:: DATA SUPPLIED ::
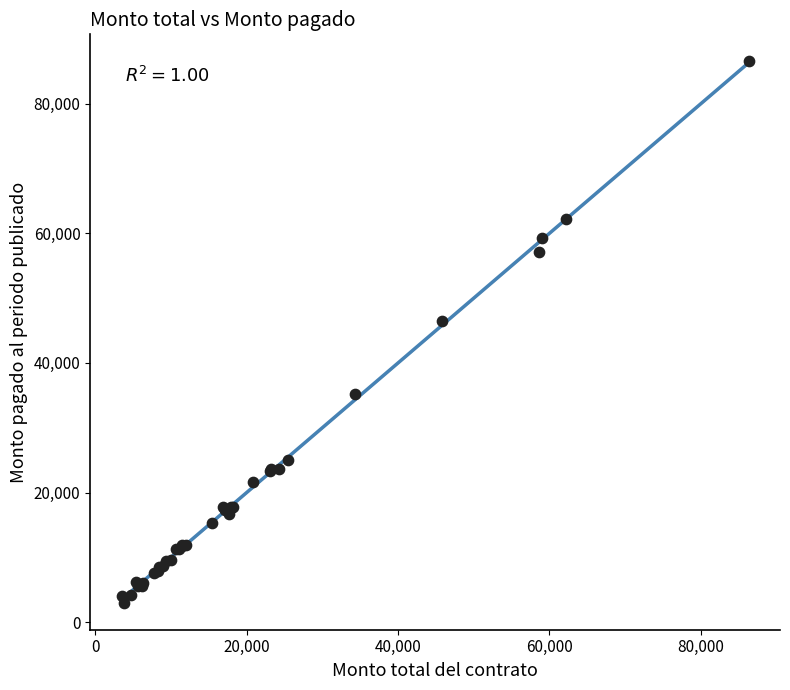

What Y value in the scatter plot is closest to 44773?

46516.1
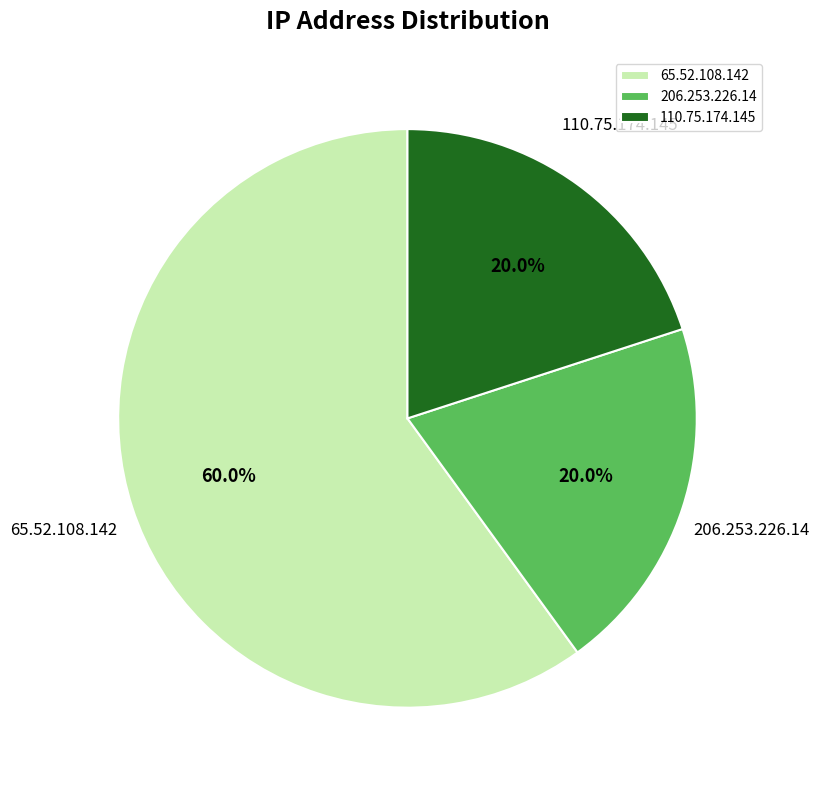

What is the largest slice in the pie chart?

65.52.108.142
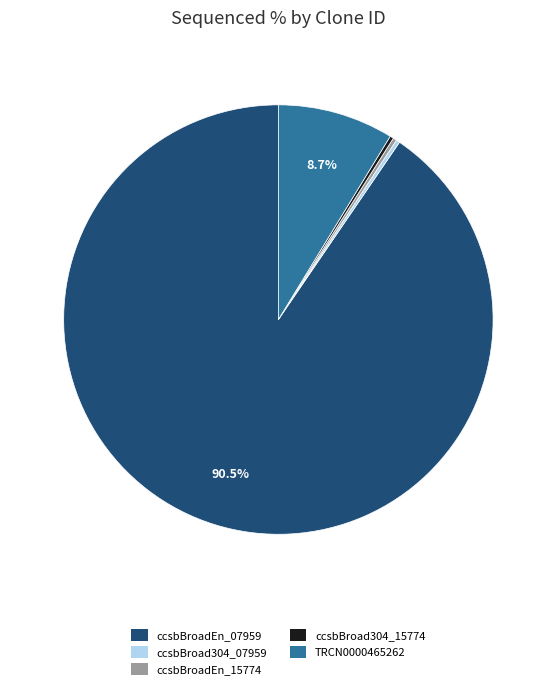

What portion of the pie excludes TRCN0000465262?

91.2%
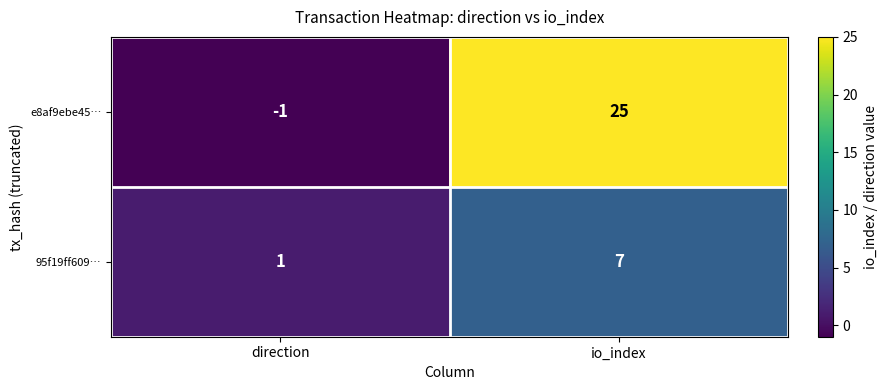

Where is e8af9ebe45… nearest to the value 12?

direction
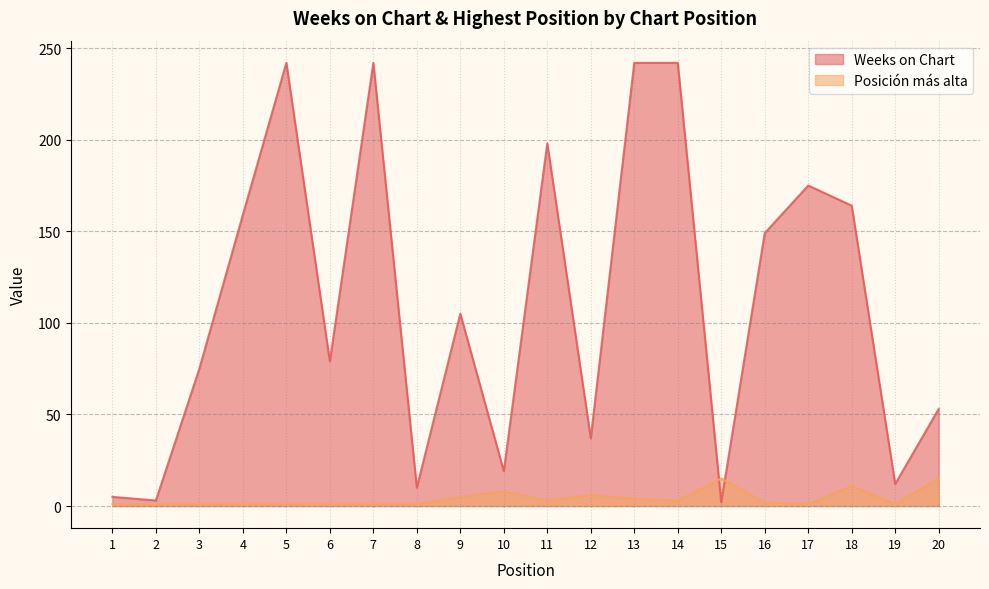

At which category does the chart reach its minimum across all series?

1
:::
**EXERCISE AIM**.
Copy all of the records above word for word, leaving out the pictures.

**TASK RESULT**.
What Y value in the scatter plot is closest to 44773?

46516.1

What is the largest slice in the pie chart?

65.52.108.142

What portion of the pie excludes TRCN0000465262?

91.2%

Where is e8af9ebe45… nearest to the value 12?

direction

At which category does the chart reach its minimum across all series?

1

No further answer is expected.